Your instructions: Print exactly the lines below between the line containing "TABLE 1 Population" and the line containing "Table 1. Characteristics", counting both of those lines. Leave pictures out.

Recorded data:
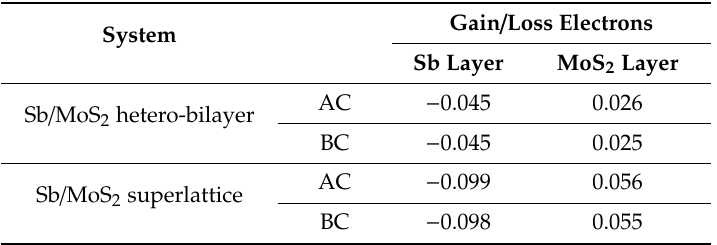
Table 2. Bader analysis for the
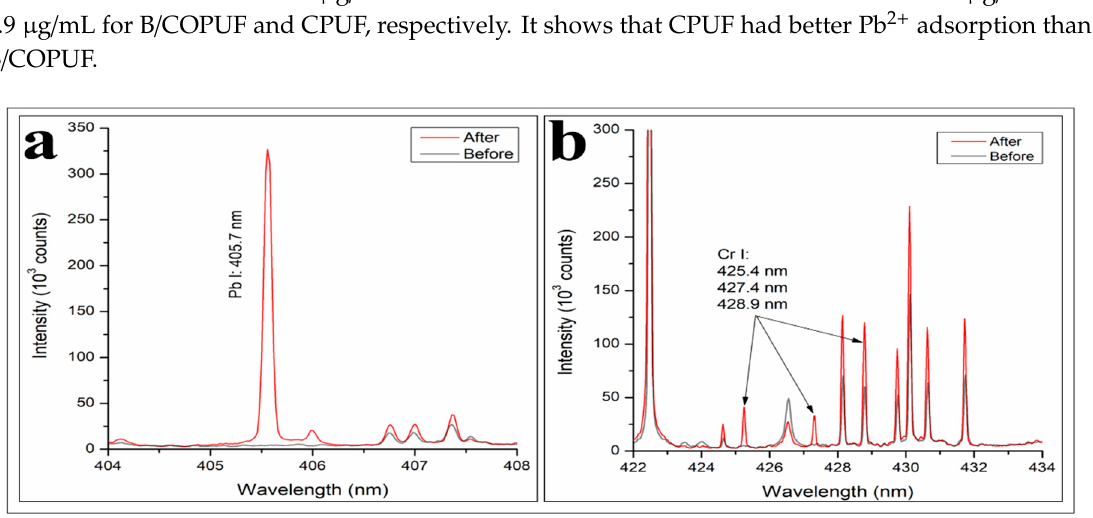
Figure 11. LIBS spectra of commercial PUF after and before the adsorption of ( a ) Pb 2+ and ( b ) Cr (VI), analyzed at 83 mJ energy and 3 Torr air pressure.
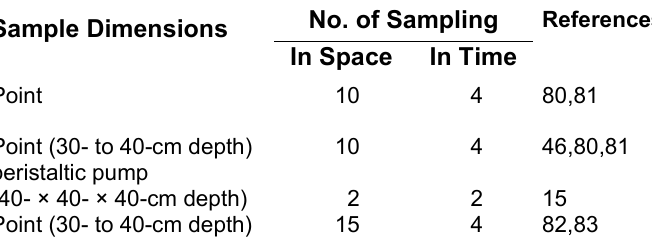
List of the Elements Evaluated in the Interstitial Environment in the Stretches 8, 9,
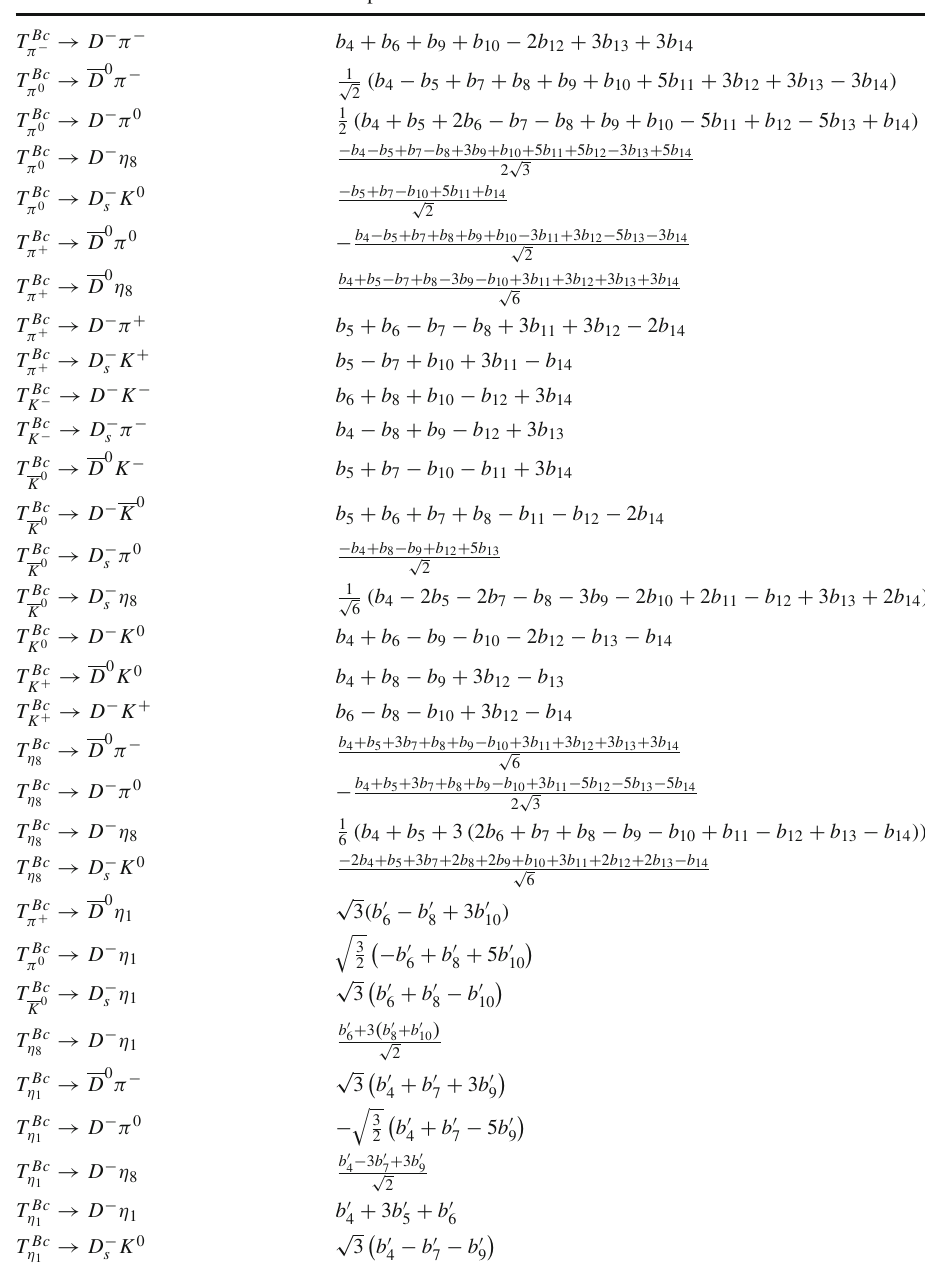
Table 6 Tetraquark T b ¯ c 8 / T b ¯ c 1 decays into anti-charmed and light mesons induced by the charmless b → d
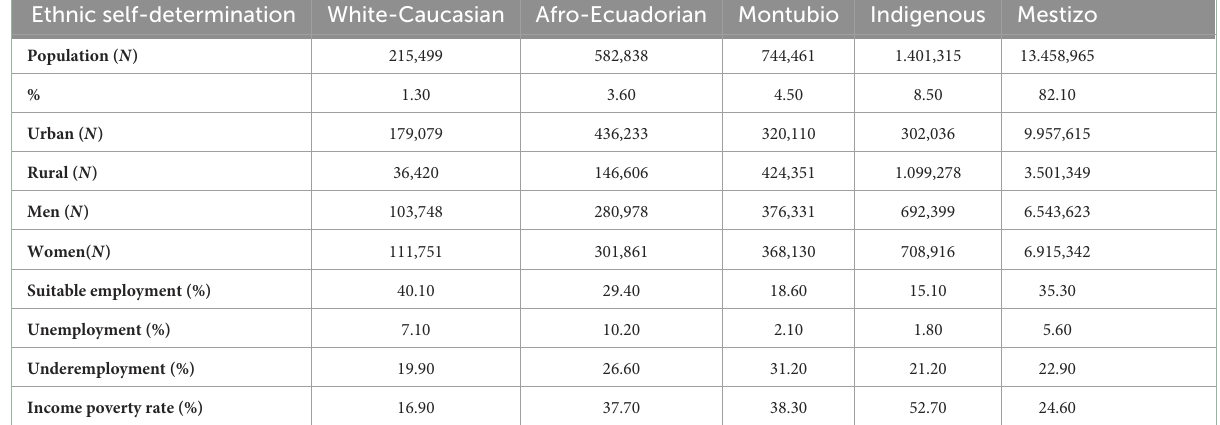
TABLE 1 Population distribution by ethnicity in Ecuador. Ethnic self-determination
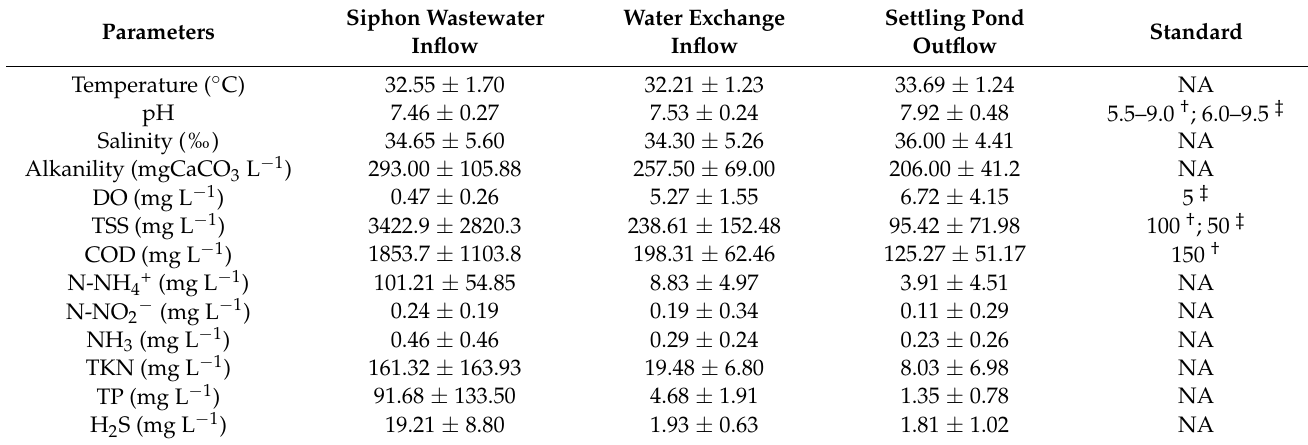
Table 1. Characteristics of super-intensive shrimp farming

--

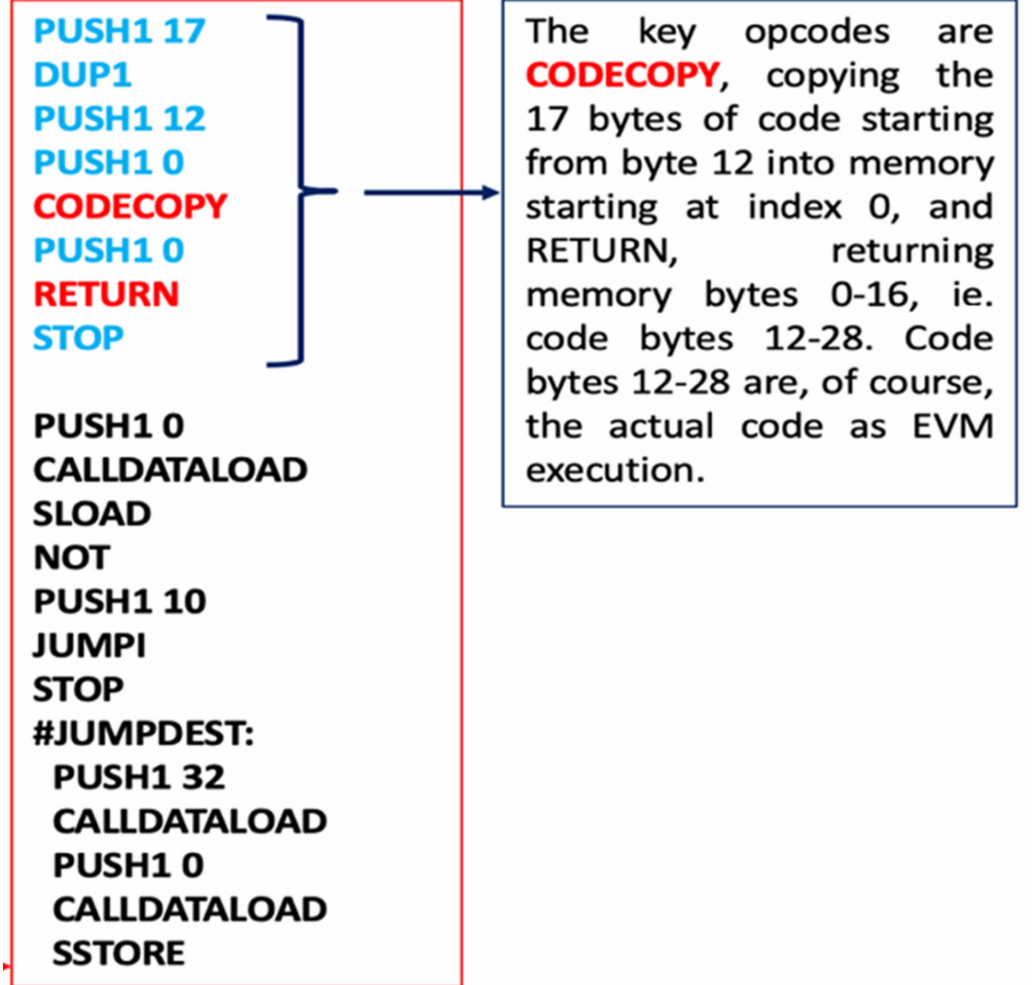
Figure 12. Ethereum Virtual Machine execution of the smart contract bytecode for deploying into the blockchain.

Response to the exercise:
TABLE 1 Population distribution by ethnicity in Ecuador. Ethnic self-determination
Table 1. Characteristics of super-intensive shrimp farming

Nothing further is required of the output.